### Document segment
= = =

Search iEntry News

Search And Replace A Block Of Text With Perl

By Michael Marr
Expert Author
Article Date: 2010-06-29

Searching for and then replacing text is such a fundamental function in computing that I was eager to take the opportunity to do such an operation over a large website still being served via static HTML pages.

I quickly assumed that armed with the right regular expression, I could easily conquer this task. However, this quickly became a tale of defeat followed by outstanding victory with the help of Perl.

My first option was to find a *nix command line tool to run my search and replace operation. Apparently, sed is this kind of tool. However, after spending hours trying to find a proper regular expression to do what I needed, I had to abandoned this option. The problem was that my search string contained multiple lines, and no matter how I tried, I couldn't get sed to play nice with multiple lines. I was able to find a single line and replace it, but obviously this was not the complete operation I needed.

= = =

Dataset entries
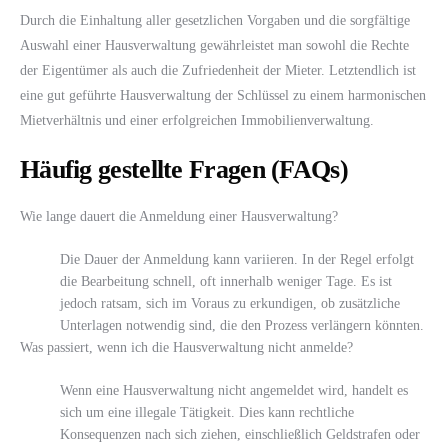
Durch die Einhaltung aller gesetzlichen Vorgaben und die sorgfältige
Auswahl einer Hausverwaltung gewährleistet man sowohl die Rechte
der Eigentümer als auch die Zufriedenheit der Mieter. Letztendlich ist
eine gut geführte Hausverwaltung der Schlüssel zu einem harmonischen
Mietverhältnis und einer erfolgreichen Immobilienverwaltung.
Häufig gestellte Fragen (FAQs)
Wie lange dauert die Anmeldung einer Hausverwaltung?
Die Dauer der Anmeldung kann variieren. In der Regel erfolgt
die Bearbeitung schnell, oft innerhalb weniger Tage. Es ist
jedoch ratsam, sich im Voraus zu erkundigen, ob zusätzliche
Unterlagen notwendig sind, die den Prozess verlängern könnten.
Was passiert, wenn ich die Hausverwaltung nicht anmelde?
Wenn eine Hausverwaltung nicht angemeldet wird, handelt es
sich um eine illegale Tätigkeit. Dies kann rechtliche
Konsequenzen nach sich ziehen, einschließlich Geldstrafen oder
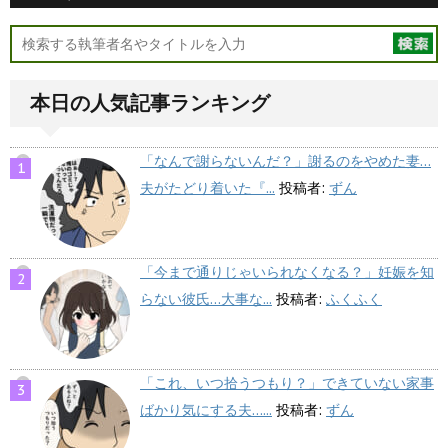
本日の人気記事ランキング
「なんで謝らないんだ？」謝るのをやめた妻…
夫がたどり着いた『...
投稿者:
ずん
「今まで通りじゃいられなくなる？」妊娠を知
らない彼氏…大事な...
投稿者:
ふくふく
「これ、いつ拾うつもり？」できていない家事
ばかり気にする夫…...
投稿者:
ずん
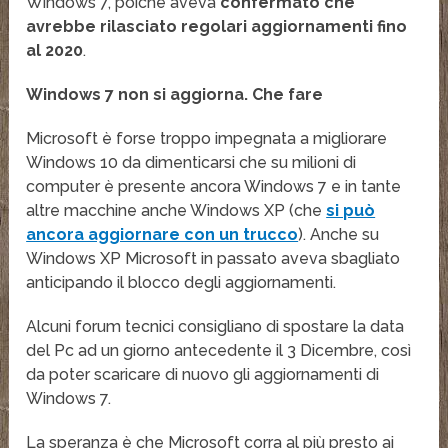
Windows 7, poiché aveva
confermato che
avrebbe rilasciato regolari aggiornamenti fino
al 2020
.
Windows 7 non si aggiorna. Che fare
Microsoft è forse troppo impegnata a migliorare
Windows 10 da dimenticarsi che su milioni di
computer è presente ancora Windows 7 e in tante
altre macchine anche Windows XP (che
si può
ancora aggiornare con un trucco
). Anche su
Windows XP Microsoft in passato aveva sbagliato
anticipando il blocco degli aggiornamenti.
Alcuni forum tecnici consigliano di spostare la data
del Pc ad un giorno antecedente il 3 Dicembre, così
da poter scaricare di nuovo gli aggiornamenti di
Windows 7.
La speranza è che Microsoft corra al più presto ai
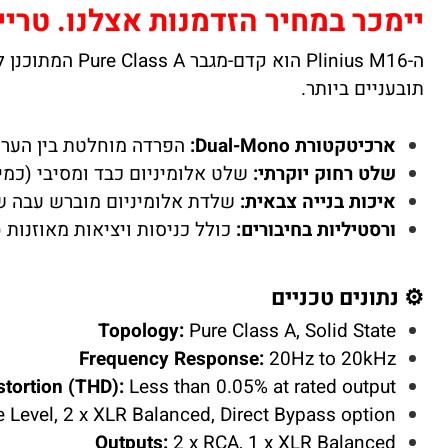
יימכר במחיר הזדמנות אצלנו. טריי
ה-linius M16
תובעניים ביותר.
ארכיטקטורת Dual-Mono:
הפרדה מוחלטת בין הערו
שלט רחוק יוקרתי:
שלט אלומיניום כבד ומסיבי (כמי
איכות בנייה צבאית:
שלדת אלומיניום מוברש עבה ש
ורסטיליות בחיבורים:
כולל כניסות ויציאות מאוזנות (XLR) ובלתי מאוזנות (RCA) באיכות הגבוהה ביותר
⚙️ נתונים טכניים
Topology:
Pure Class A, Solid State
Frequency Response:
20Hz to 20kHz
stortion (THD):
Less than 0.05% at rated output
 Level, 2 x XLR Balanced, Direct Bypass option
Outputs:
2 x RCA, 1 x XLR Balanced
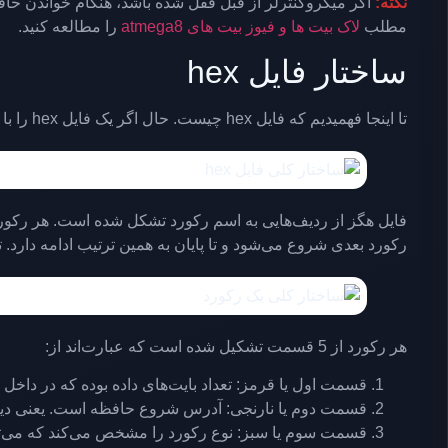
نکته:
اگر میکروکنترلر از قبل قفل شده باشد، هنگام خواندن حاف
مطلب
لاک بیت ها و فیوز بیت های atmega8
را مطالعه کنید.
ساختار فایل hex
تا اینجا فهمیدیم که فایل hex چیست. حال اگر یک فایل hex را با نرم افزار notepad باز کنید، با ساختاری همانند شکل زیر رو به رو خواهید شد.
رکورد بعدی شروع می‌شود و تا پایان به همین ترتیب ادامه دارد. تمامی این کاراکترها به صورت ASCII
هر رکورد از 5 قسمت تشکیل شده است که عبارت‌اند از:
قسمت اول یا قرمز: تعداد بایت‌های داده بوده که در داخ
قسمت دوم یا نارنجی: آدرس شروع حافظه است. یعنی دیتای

= = =

### Actions to take
(a) List each byline detail that appears directly beneath the title of the article on search and replace with Perl.
(b) In the article on search and replace with Perl, what problem led the author to abandon sed?
(c) Reproduce the stretch of the Perl search-and-replace article from "Search And Replace A" through "static HTML pages.".

### Answers to the problems
(a)
By Michael Marr
Expert Author
Article Date: 2010-06-29

(b) The search string contained multiple lines, and the author couldn't get sed to work with multiple lines.

(c)
Search And Replace A Block Of Text With Perl

By Michael Marr
Expert Author
Article Date: 2010-06-29

Searching for and then replacing text is such a fundamental function in computing that I was eager to take the opportunity to do such an operation over a large website still being served via static HTML pages.